__ТЕКСТ СТРАНИЦЫ__.
= = = =

• Пт. Ноя 22nd, 2024

Елена Крюкова: «Нахлынет океан времён…»

Июл 28, 2020

ИНТЕРВЬЮ

«Наша Среда online»Интервью с поэтом и прозаиком Еленой Крюковой — рассказ о ее новой книге стихотворений «ТИТАНИК»

— Елена, скажите, что и как натолкнуло вас на мысль, на идею написать книгу стихов «Титаник»?

— Это появилось не вдруг, не сразу.
И одновременно — вдруг: как все, что хочешь сделать немедленно, зная, что вот этому — время пришло.
«Титаник» — это ведь уже архетип. Такой мощный символ двадцатого века: он утонул в 1912 году, а через два года весь наш мир утонул в океане крови — и Первая мировая война явилась для всего света такой трагической Атлантикой, а земля предстала новой Атлантидой, — и многим в те времена казалось: все, мир рушится, взрывается, тонет, и, может, не спасется уже никогда.

= = = =

__ЦЕЛЬ ЗАДАНИЯ__.
Перепечатайте без изменений фрагмент интервью, начиная со слов «Июл 28, 2020» и заканчивая словами «вдруг, не сразу.».

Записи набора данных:
= = = =

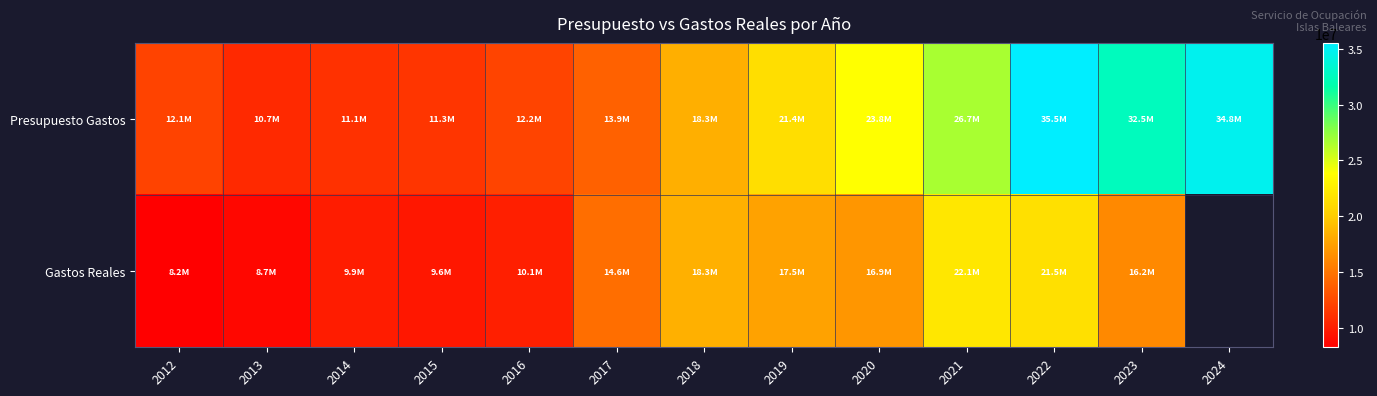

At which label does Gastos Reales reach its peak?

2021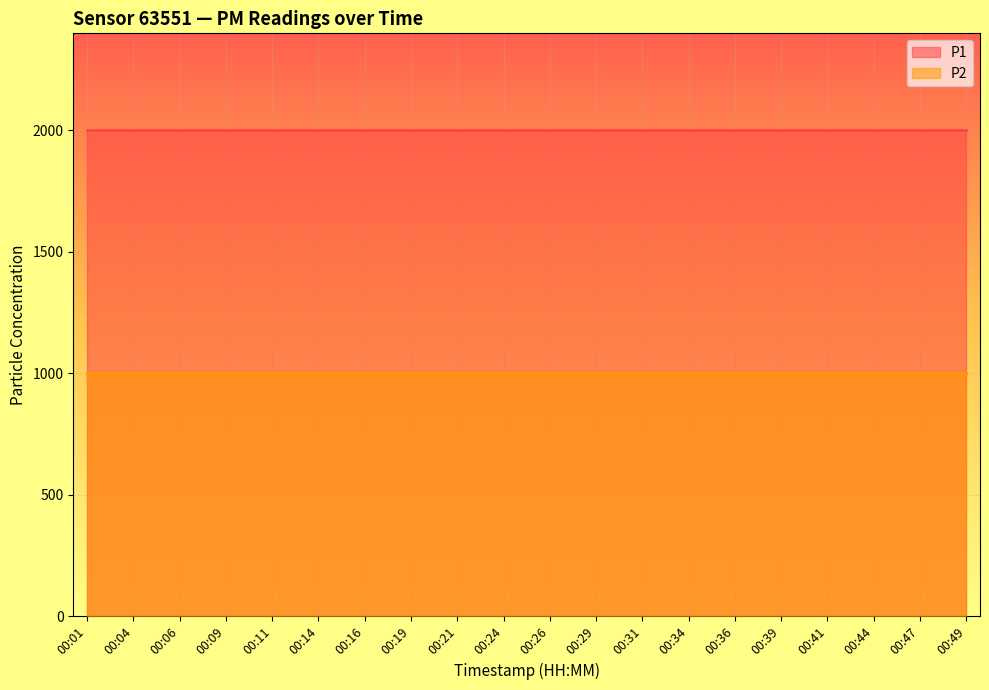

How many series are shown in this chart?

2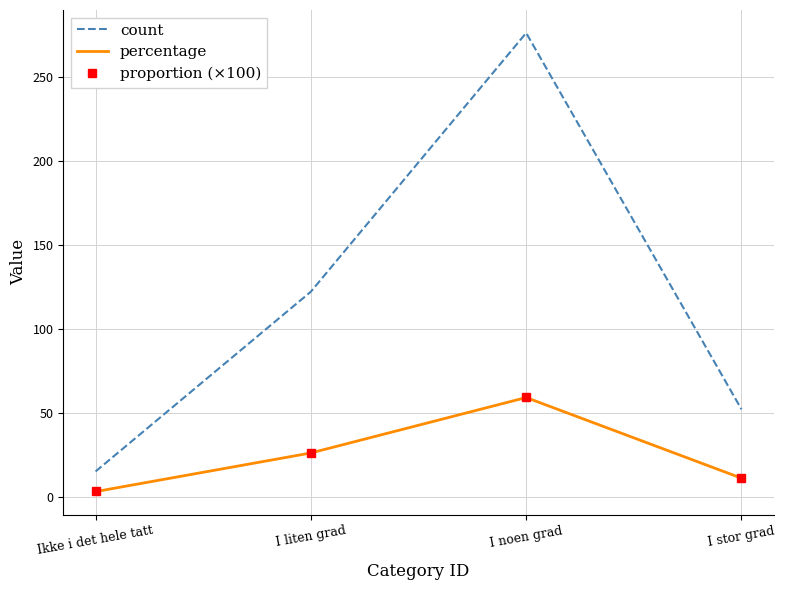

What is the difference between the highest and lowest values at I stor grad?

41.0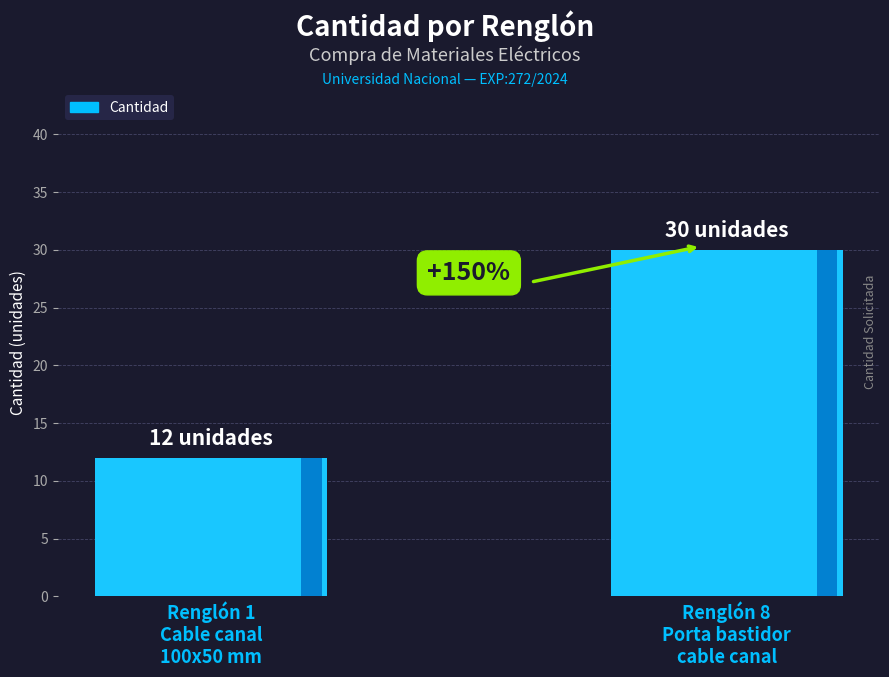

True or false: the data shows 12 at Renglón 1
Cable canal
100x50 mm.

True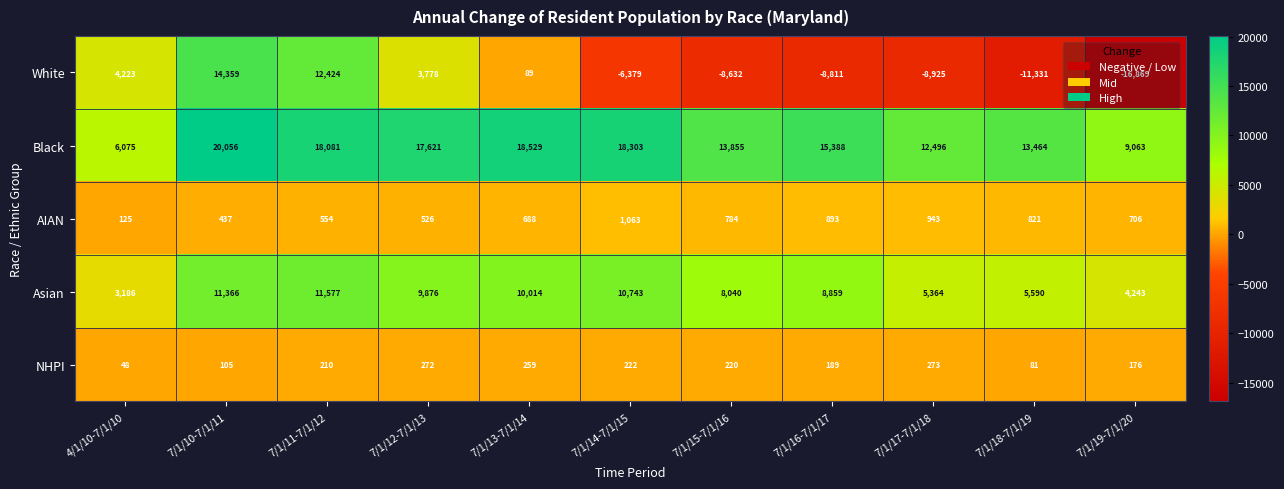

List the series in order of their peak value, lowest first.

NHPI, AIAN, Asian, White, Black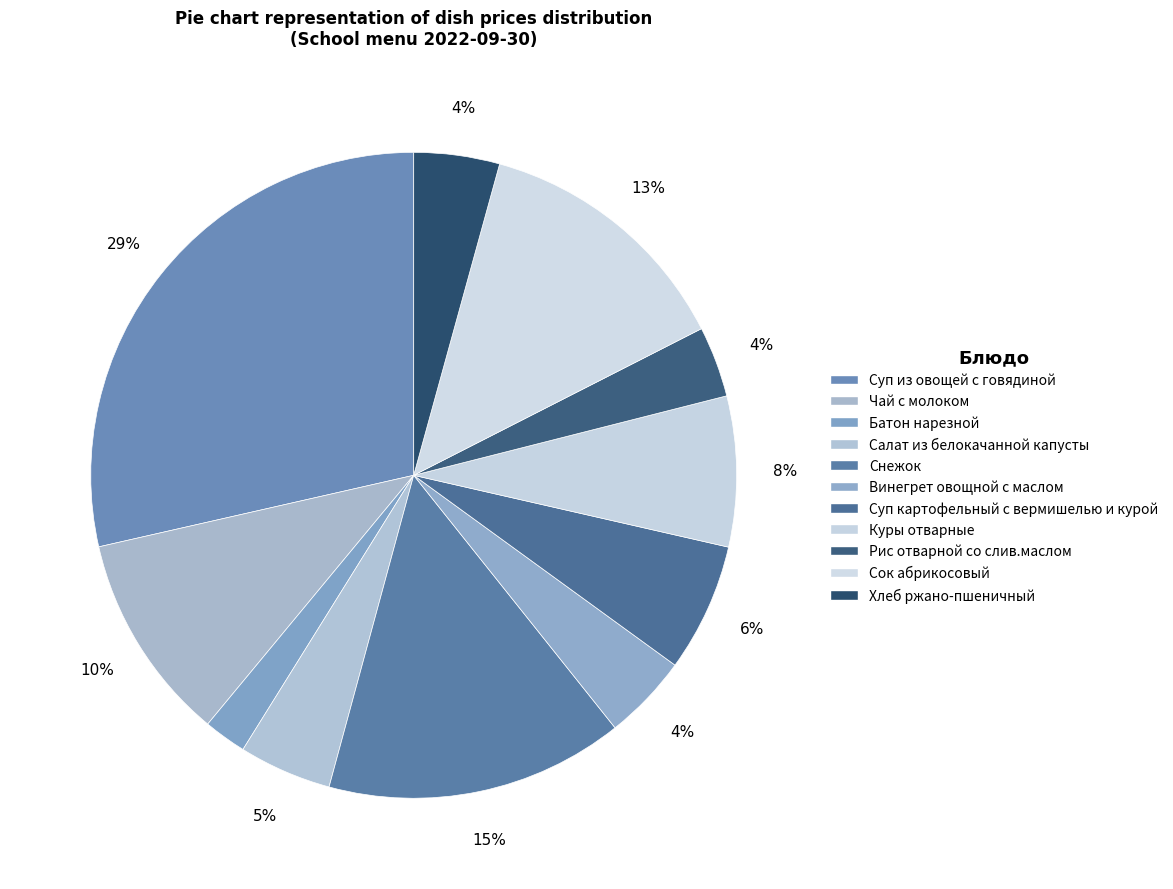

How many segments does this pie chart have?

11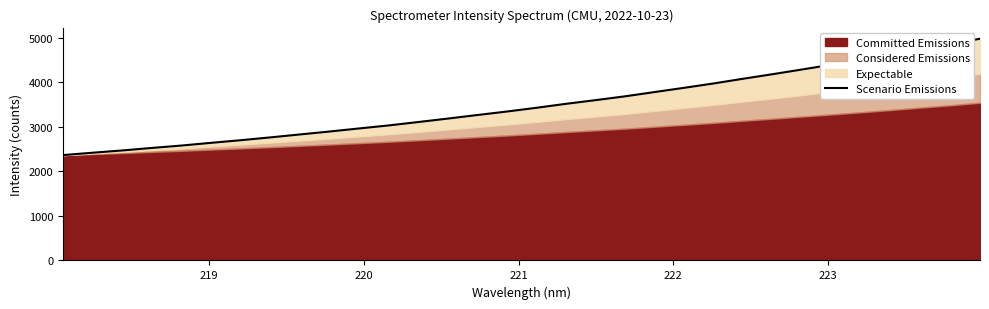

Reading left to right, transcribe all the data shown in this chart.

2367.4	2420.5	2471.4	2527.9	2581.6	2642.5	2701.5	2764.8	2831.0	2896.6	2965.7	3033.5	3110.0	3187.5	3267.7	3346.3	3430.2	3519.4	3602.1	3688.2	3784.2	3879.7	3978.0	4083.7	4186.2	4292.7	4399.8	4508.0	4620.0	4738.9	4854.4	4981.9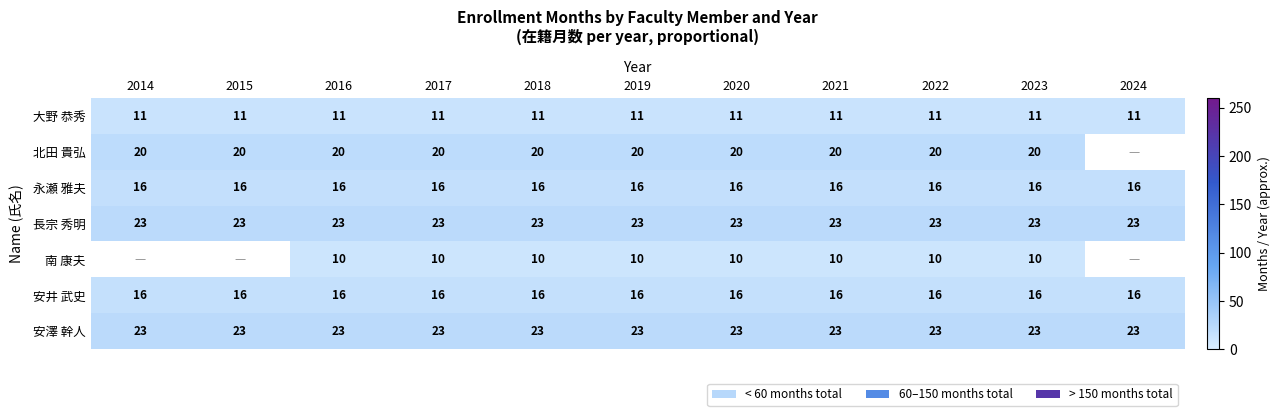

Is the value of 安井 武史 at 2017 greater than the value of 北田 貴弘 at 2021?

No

= = = =

__РЕЗУЛЬТАТ__.
Июл 28, 2020

ИНТЕРВЬЮ

«Наша Среда online»Интервью с поэтом и прозаиком Еленой Крюковой — рассказ о ее новой книге стихотворений «ТИТАНИК»

— Елена, скажите, что и как натолкнуло вас на мысль, на идею написать книгу стихов «Титаник»?

— Это появилось не вдруг, не сразу.